The two biggest lessons I’ve learned so far from COVID-19, from a purely financial perspective:

  1. An emergency fund is absolutely, 100%, massively critical for peace of mind at a time like this (it’s also a great thing to have at any time).
  2. We appear to have the balls to cope with stock market crashes without panicking.

The second one is important to us, as we’ll probably shift more and more towards using self-managed stock market funds and bond funds as the years go by. Most financial independence bloggers use the stock market far more than we do to fund their retirements (some examples: jlcollinsnh, Mr Money Mustache, Early Retirement Extreme), but we’re having to gradually build confidence in ourselves and our own psychology when it comes to reacting to market booms and busts.

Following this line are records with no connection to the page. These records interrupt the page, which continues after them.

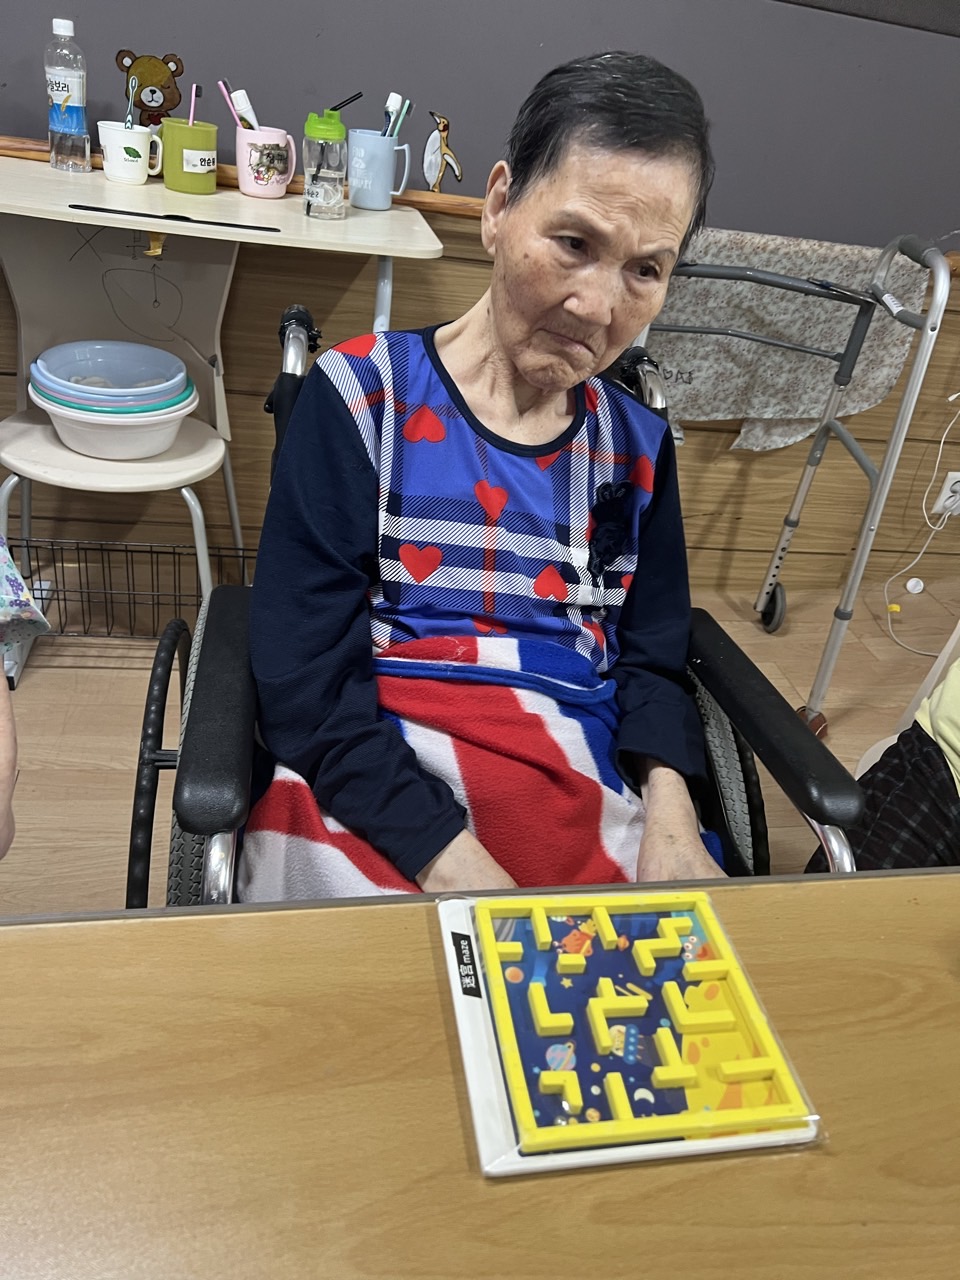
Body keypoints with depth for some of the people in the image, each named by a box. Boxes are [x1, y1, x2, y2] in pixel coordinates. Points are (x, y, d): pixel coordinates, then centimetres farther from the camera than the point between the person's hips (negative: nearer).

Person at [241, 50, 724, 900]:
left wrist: (668, 806, -10)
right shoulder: (363, 395, -3)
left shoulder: (637, 444, 10)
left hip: (586, 810, 4)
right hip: (369, 798, -3)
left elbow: (654, 661, 11)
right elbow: (304, 680, -9)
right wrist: (448, 857, -20)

Despite the horrors, the pandemic has gifted us an opportunity to stress-test our early retirement plan, and so far at least, it’s holding together.

Cheers, Jay

7 replies
    • Jason says:

      Haha! The dog clippers came out at the start of lock down and the beard went, but it has a habit of just coming back again?! I’m enjoying vicarious travel in the US through your blog guys. Cheers, Jay

      Reply
  1. Chris and Peter says:

    Good to hear you are ok, finance wise and more importantly health wise!
    All good here too, but getting very itchy feet….and we”re still stuck even more than you in the UK…

    Reply
  2. Alan Robertson says:

    Hi Jason, with the likes of Virgin, Aldermore Bank and Marcus easy access accounts all drastically lowering interest rates I’d be interested to know, from a real person, how your investment in premium bonds has fared? It strikes me that a gamble for a relatively short period would probably not hurt! Surely it can’t be any worse than 0.80% interest rate, with average luck of course!

    Reply
  3. Richard Bickerton says:

    Hi, Interesting article. I also manage my own investments and have stuck with the hold on and don’t panic strategy. One website I found useful was monevator.com. Like yourselves it very much influenced me towards passive funds. Although I haven’t gone 100% passive, and still have quite a few active funds.